When I Am Rich: My Own Baseball TeamPosted: September 5, 2013
I was never a good baseball player. As a Little League player, I was a contact hitter. I never hit a home-run, and was a liability in the field. My playing career ended when I was twelve years old. Now I’m fifty-one. The train to me being a great baseball player left the station a long time ago.
Fortunately, I can still be involved in the game. I am going to buy a baseball team when this blog makes me rich. As we all know, that should happen any minute now.
Not Your Average Yahoo
Some might wonder what qualifies me as a baseball team owner. I contend that men like George Steinbrenner and Peter Angelos have proved that any yahoo can own a baseball team. I am not just any yahoo.
I’ll buy a minor league team. Minor league baseball is cooler than the major league game on many levels. Minor league players want to move up to the majors. While they’re on my minor league team they’ll have the best of everything to help them reach their goal.
Of course, there will be some things that are a little different for my players. After all, I’m not just any yahoo.
A few weeks ago, I was at a Kannapolis Intimidators baseball game. Before the team was The Intimidators they were the Piedmont Boll Weevils. The area the team represents was built on a textile based economy. Nothing could shut that economy down faster than a boll weevils in the cotton fields. And nothing is dumber than giving a team a nickname that menaces itself.

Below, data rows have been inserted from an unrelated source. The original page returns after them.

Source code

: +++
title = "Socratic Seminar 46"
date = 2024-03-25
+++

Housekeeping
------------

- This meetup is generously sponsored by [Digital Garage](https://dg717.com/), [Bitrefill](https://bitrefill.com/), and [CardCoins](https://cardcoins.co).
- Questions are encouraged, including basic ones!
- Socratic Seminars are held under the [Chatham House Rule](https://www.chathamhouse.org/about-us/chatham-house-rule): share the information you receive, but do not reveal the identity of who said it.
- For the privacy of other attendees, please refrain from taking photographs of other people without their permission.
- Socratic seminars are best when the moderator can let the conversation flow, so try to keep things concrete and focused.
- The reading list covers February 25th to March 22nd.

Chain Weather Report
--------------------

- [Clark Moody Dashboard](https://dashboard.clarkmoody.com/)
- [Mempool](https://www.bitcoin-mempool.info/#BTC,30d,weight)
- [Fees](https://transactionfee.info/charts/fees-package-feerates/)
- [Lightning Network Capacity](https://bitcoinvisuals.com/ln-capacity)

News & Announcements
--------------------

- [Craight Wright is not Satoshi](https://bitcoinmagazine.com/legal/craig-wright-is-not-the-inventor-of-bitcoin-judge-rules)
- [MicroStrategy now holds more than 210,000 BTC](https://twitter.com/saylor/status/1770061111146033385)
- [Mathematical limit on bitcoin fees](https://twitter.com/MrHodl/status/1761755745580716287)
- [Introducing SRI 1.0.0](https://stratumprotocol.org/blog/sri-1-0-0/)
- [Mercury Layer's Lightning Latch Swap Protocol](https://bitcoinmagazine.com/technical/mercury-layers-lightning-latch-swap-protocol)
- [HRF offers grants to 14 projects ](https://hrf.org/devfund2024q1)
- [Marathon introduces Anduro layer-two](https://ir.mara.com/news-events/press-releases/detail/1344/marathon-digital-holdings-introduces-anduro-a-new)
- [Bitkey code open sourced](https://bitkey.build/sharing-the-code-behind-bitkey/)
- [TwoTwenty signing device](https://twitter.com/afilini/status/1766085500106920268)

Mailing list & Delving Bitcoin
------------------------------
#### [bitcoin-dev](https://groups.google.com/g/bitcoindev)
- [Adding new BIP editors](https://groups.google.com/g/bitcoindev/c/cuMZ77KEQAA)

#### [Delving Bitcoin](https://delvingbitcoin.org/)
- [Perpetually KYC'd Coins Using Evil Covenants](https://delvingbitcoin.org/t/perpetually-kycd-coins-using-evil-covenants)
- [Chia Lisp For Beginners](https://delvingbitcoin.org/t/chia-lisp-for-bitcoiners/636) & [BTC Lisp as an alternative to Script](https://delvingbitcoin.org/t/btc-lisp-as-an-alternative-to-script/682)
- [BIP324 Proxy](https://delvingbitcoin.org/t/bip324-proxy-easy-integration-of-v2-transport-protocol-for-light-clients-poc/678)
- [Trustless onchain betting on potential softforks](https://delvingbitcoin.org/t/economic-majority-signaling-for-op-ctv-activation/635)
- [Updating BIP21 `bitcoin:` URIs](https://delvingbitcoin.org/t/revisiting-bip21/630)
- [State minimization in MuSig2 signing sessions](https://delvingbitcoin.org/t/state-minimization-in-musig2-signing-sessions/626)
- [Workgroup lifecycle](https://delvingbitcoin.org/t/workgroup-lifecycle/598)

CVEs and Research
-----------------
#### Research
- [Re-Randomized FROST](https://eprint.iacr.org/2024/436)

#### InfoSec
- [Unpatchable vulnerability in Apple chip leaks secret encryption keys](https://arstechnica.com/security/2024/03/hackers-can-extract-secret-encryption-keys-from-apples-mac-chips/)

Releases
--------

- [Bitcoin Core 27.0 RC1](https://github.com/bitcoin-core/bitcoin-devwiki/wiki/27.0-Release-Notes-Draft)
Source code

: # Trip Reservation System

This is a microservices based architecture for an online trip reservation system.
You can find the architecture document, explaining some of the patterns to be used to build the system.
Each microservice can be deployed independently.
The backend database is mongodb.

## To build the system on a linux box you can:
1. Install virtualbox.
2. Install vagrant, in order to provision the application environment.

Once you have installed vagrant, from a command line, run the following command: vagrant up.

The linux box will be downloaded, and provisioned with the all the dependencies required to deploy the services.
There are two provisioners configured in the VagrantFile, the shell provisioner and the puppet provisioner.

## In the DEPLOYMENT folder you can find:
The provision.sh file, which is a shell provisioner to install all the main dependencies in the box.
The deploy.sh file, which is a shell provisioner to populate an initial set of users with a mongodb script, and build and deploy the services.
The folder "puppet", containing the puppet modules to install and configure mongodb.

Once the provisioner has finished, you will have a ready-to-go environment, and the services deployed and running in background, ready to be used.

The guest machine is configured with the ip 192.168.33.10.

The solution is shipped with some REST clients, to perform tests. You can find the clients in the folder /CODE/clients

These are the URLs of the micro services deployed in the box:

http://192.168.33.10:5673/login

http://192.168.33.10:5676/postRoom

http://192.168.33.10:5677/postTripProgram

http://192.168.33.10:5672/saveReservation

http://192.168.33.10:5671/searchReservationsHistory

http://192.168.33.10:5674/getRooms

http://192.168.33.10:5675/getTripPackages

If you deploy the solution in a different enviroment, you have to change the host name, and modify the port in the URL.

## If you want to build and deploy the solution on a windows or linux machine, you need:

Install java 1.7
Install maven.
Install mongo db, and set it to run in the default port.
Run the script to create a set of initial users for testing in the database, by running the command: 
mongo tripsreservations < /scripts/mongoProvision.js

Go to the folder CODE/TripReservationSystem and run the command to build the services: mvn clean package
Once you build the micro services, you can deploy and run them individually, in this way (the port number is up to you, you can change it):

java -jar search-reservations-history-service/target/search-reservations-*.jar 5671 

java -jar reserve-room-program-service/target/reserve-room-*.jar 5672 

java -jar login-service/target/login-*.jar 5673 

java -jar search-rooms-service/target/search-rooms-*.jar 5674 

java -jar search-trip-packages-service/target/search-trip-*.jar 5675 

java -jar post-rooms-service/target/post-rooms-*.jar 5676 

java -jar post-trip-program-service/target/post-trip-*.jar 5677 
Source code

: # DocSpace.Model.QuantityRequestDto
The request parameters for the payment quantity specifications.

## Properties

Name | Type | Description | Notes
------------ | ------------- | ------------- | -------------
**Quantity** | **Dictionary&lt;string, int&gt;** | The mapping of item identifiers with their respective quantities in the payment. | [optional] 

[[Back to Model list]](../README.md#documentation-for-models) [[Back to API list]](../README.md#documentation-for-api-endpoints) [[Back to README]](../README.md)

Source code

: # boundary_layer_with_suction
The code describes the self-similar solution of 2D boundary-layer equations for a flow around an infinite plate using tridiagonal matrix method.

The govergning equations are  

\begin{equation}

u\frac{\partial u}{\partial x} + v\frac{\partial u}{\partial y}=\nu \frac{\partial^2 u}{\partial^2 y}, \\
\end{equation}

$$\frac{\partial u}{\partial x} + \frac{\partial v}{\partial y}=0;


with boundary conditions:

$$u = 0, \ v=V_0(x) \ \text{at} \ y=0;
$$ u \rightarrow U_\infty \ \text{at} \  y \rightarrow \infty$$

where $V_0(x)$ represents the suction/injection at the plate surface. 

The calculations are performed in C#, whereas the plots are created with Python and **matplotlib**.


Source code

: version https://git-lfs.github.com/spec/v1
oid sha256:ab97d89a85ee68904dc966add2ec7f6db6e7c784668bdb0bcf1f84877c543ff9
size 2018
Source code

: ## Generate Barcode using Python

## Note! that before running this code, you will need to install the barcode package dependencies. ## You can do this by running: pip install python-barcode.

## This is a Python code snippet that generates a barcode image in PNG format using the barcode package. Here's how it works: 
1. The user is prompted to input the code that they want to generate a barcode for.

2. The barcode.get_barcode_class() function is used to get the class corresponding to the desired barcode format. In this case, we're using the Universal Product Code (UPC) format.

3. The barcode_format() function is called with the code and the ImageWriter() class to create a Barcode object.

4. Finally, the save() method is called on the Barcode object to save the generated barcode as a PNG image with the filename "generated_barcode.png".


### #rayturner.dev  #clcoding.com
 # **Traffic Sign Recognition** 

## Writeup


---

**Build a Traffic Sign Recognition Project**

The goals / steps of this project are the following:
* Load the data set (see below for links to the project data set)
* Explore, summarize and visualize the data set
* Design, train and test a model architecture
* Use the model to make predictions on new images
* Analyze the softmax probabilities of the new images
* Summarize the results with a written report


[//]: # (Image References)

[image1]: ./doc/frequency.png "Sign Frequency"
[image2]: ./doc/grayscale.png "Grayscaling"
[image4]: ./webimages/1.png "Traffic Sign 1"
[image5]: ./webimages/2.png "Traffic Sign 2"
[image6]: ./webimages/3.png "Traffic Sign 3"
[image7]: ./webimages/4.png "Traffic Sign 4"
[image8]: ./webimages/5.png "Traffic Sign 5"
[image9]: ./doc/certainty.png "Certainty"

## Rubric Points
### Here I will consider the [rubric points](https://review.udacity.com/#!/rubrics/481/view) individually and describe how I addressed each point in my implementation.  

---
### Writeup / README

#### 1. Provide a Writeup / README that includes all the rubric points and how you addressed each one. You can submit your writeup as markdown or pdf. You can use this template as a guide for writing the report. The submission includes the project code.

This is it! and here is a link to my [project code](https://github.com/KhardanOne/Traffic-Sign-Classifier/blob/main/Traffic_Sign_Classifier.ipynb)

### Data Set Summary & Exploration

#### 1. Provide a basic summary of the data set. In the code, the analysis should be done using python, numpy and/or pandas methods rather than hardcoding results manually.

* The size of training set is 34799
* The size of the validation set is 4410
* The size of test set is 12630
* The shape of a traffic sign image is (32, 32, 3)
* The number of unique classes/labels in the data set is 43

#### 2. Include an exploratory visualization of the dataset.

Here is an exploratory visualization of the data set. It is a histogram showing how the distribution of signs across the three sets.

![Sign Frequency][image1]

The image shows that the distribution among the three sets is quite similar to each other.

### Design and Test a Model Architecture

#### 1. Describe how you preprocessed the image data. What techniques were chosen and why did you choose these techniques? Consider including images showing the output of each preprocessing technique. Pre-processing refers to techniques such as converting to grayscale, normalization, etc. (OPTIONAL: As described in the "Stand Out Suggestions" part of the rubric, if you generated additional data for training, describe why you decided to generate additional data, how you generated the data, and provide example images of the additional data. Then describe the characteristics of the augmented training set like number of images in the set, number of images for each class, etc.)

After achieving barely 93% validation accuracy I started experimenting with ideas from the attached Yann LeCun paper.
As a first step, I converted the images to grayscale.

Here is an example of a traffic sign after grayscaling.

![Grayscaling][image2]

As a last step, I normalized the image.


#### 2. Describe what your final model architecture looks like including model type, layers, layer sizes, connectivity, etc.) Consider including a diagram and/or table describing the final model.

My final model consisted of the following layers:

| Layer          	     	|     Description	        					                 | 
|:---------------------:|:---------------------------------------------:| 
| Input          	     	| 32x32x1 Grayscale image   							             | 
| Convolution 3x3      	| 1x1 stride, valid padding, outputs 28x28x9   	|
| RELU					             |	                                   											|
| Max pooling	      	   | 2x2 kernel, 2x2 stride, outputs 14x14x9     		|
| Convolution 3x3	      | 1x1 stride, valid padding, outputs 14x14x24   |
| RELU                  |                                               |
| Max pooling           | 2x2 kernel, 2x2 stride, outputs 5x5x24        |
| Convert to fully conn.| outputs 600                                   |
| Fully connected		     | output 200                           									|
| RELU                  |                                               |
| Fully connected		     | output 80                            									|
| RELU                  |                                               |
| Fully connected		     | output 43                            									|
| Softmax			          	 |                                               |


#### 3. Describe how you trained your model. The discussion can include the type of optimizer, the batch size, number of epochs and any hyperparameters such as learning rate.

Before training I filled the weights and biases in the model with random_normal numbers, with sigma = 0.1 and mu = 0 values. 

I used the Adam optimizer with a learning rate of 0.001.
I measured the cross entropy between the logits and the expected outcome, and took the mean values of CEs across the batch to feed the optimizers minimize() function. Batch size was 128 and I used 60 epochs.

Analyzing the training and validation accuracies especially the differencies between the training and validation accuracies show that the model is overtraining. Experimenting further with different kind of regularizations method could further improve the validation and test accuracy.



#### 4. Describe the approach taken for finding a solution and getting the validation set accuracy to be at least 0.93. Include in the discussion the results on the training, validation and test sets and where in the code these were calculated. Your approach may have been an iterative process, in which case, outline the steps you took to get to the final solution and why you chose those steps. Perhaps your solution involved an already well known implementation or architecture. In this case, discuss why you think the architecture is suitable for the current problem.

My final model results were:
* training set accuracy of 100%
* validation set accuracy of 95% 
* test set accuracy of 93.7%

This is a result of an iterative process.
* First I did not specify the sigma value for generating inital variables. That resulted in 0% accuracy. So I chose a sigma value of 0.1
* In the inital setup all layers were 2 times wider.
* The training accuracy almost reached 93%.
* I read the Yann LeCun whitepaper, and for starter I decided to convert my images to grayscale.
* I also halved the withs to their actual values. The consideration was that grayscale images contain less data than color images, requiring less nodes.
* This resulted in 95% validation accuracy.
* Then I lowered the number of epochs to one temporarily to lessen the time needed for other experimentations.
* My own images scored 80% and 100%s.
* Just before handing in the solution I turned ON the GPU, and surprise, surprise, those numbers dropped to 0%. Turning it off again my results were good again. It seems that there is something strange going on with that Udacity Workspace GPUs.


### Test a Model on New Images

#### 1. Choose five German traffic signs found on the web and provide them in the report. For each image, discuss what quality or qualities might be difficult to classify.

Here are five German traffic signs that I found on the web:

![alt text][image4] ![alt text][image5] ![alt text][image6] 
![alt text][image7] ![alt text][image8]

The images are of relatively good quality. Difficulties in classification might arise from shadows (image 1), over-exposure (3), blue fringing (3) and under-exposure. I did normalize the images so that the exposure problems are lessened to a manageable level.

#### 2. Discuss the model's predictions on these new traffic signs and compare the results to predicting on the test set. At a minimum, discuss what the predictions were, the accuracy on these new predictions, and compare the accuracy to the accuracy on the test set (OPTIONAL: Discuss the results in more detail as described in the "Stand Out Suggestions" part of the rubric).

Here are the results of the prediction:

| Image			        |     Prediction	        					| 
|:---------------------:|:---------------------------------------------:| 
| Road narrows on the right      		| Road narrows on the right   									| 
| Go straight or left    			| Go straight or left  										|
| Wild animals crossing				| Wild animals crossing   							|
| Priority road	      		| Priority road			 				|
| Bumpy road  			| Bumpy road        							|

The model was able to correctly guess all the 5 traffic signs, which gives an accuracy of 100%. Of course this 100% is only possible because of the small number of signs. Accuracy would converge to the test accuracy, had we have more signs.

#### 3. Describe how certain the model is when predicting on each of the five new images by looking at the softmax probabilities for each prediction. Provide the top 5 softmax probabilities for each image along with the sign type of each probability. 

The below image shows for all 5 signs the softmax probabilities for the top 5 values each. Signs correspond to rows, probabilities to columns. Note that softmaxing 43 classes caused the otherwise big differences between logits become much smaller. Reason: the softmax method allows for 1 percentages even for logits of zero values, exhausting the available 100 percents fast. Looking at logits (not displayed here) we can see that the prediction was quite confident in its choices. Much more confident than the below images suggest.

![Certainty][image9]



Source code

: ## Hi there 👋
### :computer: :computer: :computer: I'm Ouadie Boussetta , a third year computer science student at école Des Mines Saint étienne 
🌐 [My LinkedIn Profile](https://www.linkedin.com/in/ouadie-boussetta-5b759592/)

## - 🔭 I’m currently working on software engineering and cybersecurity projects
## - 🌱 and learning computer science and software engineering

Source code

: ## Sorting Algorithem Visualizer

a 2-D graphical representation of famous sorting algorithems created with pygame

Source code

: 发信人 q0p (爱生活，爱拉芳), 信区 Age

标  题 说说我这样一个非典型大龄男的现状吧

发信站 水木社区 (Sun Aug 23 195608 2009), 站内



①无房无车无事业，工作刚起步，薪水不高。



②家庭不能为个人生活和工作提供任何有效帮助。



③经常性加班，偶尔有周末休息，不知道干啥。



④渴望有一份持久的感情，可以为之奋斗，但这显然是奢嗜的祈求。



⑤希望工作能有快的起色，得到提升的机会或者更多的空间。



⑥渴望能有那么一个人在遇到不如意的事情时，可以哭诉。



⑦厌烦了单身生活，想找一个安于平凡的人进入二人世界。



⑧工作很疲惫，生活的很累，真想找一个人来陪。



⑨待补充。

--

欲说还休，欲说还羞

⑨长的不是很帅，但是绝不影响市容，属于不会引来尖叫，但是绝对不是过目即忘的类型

That dumb idea gave me a great idea. My team will simply be named after the town where it plays. For demonstration purposes, We’ll use my home town, Oxon Hill, MD.
My innovation is that the team will take on a nickname that is the natural enemy of the mascot of the opposing team or of their area. When my team plays a team called The Snakes, we will be the Oxon Hill Mongooses. When we play The Bulls, my team will change their name to the Oxon Hill Steak Knives. When we go play a team in a cotton-producing area, we will be the Oxon Hill Boll Weevils and strike fear into fans and players alike.
Arguing With Umpires
There is a lot of arguing in baseball. Umpires make judgements in the blink of an eye; players and fans disagree with those decisions. These arguments are part of the game, but they’re so inefficient. My team will argue smarter.
As the team owner, I will forbid my players and managers from arguing with the umpires about whether a pitch was a called strike or not. The umps are ready for that. I want arguments that keep the umpires off guard and prone to mistakes that favor my team.
My team will keep the umps off-balance by arguing things that are not contestable and sometimes not even favorable to them.
For example, my best hitter is at bat. The pitcher throws a knuckle-ball. The pitch fools the batter, who swings hard and misses badly. The umpire calls a strike. The batter argues the call, insisting he did not swing the bat and the pitch should be called a ball. The umpire is so baffled by the argument that he isn’t focused when the next player comes up. His lack of focus leads to a few mistaken rulings in my team’s favor. I’m pretty sure this strategy will translate to a few extra wins per season.
The benefits of me owning a baseball team will extend to the fans too.
Big Changes For The Fans
Everyone who attends home games at my baseball stadium will get a bag of peanuts. Why? Because I like peanuts. Fans won’t have to eat them if they don’t like them. Also, I know that some people are allergic to peanuts. There will be a peanut free seating section for those folks.
Games at my ball park will start just as they do at every other park, with a singing of the National Anthem. But my staff will not audition singers in advance. Instead, my promotions people will choose someone, at random, from the fans entering the gate for each game. That lucky fan will sing The Star Spangled Banner to get things started.
My baseball franchise will continue the tradition of having someone throw out a ceremonial first pitch. But with the privilege of throwing out the first pitch will come potential public shaming.
I’m sick of seeing people walking out to throw the first pitch and not getting the ball even close to the plate. It just seems to me that if you’re going to throw a ball in front of thousands of people it might be a good idea to practice first. In my ball park, if you haven’t bothered to practice and you muff the first pitch, your seat location will be announced so that fans can stop by and mock you.
Because I will be the owner, I will have a luxury seating box. But I will spend most games in the stands, eating peanuts with the fans. So, if you bought a ticket to see the Oxon Hill Steak Knives vs. The Bulls, I might be in the seat next to you. Lots of people would love to give the owner of their local teams a piece of their mind. I will make it easy for them to do that.
I’ll be known as the most innovative baseball team owner in the history of the game. “Not just any yahoo”, that’s what they’ll say about me…just as soon as this blog starts making me rich.